L’utilisation des lieux, des voix (notamment celles d’Edith Scob et de Michèle Mercier), des présences de silhouettes nettement découpées mais comme en à-plat, et la circulation dans le temps, évoquent L’Année dernière à Marienbad d’Alain Resnais d’après Robbe-Grillet, la circulation stylisée dans le temps peut faire songer à La Jetée de Chris Marker (films tout deux postérieurs à La Ligne de mire). Nulle imitation ici, mais des enjeux communs de fiction, et des réponses stylistiques comparables, mais où interfère une dimension singulière, portée par cet acteur incomparable, sinon à Buster Keaton lui-même, Claude Melki, jardinier burlesque, danseur des bosquets, camionneur de nuit et interprète de tous les films de fiction de Pollet – et de pas assez d’autres films.

Récit où le film de gangsters, les échos assourdis de la guerre d’Algérie, l’introspection alcoolisée et la futilité mondaine se nourrissent et se masquent, La Ligne de mire cherche une forme inédite, où des boucles narratives et temporelles construiraient un volume mental, un espace dans l’esprit du spectateur au sein duquel il serait possible de circuler à loisir, sans forcément suivre davantage le fil établi par le scénario.

Projet passionnant, tellement ambitieux que le jeune cinéaste hésite, cherche des conseils. Il en trouve, trop, qui lui font reprendre et reprendre sans cesse son projet. Comme dans Le Chef-d’œuvre inconnu de Balzac, celui-ci finit par disparaître sous les reprises, les modifications, les remontages. Il ne sortira jamais, et deviendra invisible durant des décennies.

Le film a pourtant bel et bien existé, il a même fait l’objet de deux critiques, de Jean-Luc Godard dans les Cahiers du cinéma et de Louis Seguin dans Positif. Revenu d’entre les ombres, c’est lui qui est désormais visible. 55 ans après, c’est une œuvre troublante, audacieuse et ludique, émouvante et un peu bancale, comme enrichie non du temps écoulé mais de tout ce que le cinéma aura engendré d’autre, et qui atteste l’audace visionnaire de Jean-Daniel Pollet.

Celui-ci suivra ensuite, sans jamais obtenir la reconnaissance qu’il méritait, les deux pistes esquissées ensemble par son premier long métrage.
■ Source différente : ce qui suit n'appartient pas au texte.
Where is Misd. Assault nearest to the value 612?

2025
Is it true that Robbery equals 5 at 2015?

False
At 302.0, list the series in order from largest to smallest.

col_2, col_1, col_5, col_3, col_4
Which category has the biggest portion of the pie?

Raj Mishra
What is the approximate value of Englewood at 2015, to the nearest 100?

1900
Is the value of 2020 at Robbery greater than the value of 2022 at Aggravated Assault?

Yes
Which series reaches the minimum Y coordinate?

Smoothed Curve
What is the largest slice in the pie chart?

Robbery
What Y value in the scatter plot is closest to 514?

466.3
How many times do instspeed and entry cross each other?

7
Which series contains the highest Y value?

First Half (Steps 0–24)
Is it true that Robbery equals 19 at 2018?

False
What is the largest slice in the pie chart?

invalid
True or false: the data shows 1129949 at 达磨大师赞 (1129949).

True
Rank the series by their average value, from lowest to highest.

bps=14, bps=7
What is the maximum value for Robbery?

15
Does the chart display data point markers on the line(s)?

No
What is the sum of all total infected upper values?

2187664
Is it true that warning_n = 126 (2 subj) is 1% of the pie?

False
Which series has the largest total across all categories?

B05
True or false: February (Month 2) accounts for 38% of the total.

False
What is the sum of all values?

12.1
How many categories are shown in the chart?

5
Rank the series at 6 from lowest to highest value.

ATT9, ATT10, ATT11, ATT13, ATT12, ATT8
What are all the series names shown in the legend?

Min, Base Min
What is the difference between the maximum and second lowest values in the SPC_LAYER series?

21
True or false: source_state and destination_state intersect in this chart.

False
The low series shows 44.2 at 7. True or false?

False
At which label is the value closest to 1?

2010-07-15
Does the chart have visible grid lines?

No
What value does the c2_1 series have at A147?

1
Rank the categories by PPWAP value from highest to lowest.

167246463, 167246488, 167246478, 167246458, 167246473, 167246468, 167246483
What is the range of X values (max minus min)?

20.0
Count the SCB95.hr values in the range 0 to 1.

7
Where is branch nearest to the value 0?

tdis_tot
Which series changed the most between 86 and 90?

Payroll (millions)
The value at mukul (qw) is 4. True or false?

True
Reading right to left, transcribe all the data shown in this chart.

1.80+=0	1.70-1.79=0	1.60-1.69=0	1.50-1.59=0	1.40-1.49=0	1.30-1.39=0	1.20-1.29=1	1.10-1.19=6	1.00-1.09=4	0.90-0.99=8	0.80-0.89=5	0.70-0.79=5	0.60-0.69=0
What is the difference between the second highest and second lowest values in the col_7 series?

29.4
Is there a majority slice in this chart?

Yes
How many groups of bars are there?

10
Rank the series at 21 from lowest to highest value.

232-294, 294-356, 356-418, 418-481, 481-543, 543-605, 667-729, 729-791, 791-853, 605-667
Il explore à la fois la piste intimiste et burlesque (son court métrage dans Paris vu par…, L’Amour c’est gai l’amour c’est triste, L’Acrobate) et celle de poèmes-essais (Méditerranée, Bassae, L’Ordre) remettant en question les règles du récit comme l’ordre du monde. Après le grave accident survenu en 1989 (il a été happé par un train alors qu’il filmait), son état physique conditionnera son cinéma. Et cela engendra un chef-d’œuvre, Dieu sait quoi inspiré par Francis Ponge, et les très beaux Ceux d’en face et Jour après jour, terminé après sa mort en septembre 2004 par son ami le critique et réalisateur Jean-Paul Fargier.